Work instructions: Scan the listing that follows and report how many lines contain "casing". Write the number alone.

Exercise input:
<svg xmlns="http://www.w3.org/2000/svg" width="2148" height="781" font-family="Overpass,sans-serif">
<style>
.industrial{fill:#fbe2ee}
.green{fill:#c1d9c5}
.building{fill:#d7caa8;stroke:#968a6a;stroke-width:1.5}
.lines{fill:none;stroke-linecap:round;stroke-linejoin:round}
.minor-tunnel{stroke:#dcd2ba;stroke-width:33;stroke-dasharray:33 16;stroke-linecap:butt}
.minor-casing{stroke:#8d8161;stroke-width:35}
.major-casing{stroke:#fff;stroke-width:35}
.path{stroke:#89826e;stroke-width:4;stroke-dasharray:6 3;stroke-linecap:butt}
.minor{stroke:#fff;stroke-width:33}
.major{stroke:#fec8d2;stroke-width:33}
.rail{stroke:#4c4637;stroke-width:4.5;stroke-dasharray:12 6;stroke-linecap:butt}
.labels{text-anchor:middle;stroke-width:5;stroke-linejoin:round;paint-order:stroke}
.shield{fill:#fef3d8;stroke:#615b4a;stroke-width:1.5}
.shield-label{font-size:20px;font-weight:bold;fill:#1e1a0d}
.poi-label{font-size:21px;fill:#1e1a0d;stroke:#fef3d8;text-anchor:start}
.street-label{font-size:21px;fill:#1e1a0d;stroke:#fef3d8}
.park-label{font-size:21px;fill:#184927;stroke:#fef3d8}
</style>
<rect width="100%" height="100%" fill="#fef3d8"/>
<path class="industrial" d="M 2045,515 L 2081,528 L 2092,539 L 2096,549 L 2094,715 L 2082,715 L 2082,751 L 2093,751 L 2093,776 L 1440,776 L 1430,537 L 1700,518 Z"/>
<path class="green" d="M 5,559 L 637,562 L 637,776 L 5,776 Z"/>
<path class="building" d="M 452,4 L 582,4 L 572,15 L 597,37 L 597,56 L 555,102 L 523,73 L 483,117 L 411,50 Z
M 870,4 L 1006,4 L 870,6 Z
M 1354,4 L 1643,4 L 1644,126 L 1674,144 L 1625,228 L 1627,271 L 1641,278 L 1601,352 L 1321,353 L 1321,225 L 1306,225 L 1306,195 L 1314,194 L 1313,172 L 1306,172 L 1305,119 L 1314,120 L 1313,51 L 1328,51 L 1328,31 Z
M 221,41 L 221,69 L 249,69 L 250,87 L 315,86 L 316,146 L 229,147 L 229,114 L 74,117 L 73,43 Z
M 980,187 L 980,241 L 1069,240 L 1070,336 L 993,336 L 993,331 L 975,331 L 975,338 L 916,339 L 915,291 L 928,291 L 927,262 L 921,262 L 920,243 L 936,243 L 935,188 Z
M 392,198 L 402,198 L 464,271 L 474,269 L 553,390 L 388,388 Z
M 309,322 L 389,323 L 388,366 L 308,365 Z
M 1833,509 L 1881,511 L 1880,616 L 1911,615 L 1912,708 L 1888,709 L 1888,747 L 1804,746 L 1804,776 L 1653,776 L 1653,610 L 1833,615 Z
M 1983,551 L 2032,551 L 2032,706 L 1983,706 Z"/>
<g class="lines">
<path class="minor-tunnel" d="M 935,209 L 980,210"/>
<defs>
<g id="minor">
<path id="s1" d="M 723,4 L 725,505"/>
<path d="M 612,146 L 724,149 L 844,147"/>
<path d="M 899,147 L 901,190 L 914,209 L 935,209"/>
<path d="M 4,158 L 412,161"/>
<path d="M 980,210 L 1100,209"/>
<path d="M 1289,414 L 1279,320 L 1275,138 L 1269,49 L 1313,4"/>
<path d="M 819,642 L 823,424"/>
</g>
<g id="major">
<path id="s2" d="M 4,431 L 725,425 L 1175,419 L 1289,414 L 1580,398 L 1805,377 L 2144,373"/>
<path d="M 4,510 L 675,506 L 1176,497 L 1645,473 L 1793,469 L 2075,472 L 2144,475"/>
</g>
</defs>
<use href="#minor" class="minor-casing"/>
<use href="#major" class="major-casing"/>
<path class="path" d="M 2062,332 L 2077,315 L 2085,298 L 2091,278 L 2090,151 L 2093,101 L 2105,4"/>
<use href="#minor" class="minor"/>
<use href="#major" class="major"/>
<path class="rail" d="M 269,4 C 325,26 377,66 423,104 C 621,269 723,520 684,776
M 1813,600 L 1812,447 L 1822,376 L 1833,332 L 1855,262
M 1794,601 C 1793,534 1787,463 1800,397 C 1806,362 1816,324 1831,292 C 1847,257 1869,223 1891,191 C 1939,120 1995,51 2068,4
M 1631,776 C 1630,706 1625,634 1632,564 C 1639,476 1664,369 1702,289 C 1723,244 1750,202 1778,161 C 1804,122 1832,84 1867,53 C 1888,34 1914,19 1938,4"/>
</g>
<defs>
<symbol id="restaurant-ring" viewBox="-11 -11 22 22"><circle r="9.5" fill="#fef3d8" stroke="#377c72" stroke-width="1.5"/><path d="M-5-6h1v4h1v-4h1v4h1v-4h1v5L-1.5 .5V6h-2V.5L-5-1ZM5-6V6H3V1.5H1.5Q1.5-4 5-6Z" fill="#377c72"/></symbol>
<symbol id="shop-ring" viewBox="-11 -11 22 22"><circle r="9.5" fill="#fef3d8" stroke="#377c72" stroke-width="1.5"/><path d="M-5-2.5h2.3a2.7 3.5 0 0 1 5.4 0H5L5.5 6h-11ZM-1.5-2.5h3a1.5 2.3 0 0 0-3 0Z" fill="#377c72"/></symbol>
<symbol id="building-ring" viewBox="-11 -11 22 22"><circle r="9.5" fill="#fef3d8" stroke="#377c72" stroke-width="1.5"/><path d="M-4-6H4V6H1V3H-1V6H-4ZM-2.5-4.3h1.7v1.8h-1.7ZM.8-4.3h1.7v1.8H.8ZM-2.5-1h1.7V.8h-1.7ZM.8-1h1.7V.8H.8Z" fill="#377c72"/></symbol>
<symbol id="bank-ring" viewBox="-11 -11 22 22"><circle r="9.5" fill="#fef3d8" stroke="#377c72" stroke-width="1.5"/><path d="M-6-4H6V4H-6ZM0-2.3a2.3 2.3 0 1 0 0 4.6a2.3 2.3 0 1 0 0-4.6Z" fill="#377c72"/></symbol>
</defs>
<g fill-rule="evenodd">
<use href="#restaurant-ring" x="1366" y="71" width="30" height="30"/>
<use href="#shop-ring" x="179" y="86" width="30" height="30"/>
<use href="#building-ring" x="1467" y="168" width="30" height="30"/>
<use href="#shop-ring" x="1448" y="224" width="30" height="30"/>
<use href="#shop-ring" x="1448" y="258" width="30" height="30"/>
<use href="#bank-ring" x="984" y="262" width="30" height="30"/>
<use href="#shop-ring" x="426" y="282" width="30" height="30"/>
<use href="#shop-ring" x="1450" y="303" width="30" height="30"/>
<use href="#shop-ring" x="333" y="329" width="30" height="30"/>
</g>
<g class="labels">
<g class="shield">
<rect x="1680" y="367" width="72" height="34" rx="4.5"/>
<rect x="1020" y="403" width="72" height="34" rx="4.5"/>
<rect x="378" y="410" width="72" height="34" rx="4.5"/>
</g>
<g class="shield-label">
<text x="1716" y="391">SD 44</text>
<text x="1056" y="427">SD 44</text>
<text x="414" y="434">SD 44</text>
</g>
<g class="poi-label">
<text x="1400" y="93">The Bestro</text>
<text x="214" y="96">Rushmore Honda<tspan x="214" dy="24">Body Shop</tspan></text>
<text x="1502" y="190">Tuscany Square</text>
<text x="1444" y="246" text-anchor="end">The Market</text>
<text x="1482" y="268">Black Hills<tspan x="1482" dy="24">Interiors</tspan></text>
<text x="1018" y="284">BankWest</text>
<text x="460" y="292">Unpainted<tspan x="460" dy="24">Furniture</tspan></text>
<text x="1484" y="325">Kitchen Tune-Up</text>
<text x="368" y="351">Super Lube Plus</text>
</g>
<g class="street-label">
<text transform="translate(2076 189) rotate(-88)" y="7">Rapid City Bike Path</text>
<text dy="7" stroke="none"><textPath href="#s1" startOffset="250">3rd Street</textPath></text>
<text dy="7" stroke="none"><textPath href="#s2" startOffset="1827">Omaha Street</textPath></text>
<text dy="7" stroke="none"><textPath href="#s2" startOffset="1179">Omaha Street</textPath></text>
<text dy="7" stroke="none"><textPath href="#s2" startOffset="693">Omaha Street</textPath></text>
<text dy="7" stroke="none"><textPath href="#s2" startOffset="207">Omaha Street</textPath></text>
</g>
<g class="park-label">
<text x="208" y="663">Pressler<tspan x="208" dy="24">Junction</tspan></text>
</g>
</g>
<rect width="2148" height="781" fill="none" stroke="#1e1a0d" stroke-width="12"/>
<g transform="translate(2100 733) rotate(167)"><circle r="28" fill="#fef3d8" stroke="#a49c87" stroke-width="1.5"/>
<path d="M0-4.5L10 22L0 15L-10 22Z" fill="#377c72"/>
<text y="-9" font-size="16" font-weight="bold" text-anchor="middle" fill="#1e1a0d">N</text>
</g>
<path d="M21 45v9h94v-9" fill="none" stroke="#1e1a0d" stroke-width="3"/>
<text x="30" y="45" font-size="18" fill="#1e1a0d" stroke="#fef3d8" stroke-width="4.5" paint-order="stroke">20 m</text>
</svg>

Written solution: 4